*Problem details:* For the records below, output word for word the lines from the one with "Each line is" up to and including the one with "50 110 9.82". No pictures.

*Stored data:*
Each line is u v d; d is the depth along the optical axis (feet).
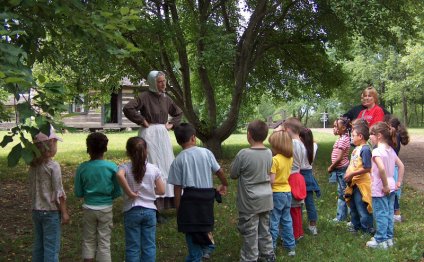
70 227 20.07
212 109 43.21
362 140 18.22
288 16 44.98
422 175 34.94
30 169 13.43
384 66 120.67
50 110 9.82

---

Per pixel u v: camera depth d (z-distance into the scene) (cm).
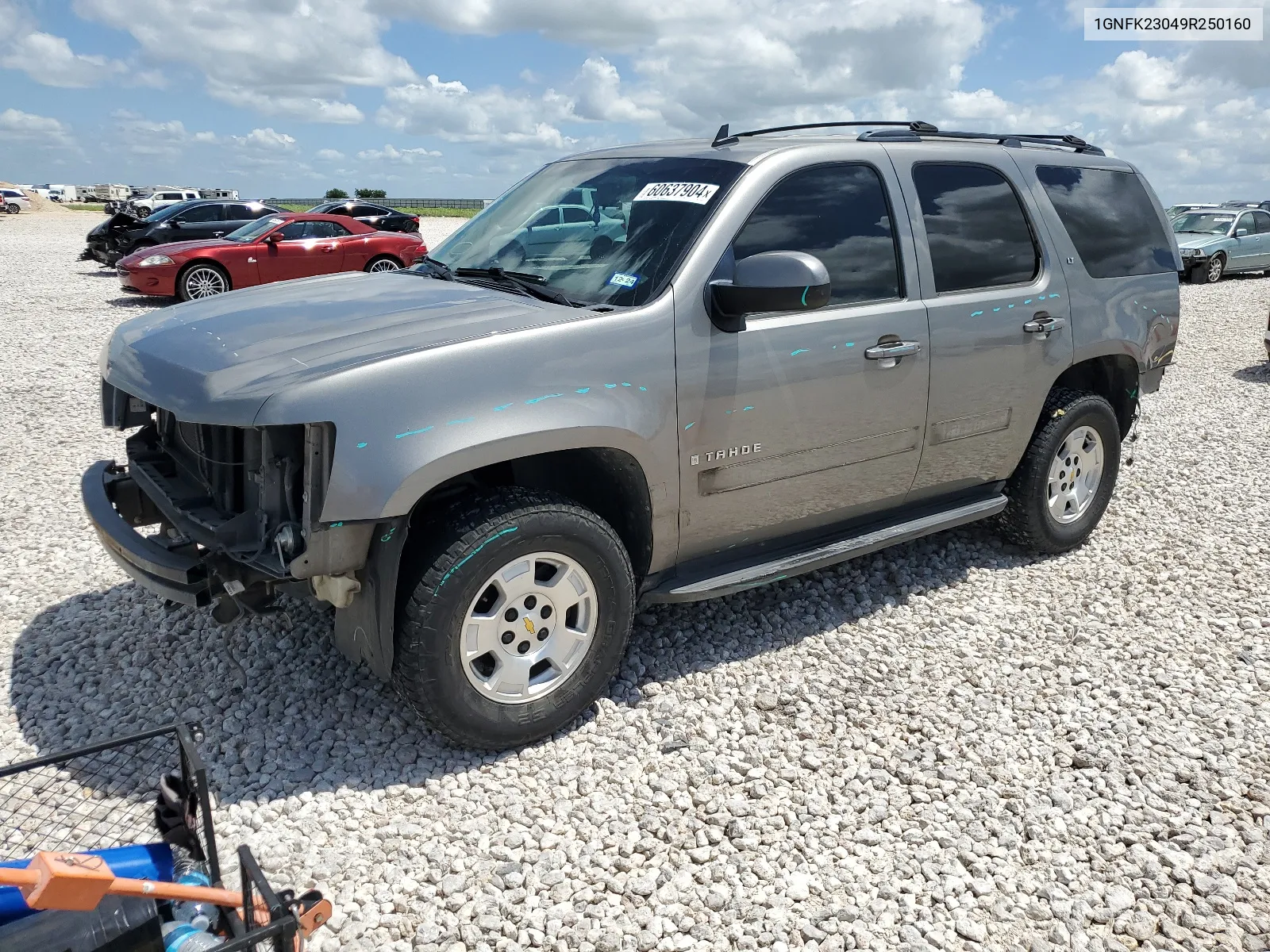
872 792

*Response area:*
Each line is u v d; d is the depth along the optical axis (feet).
70 227 20.07
212 109 43.21
362 140 18.22
288 16 44.98
422 175 34.94
30 169 13.43
384 66 120.67
50 110 9.82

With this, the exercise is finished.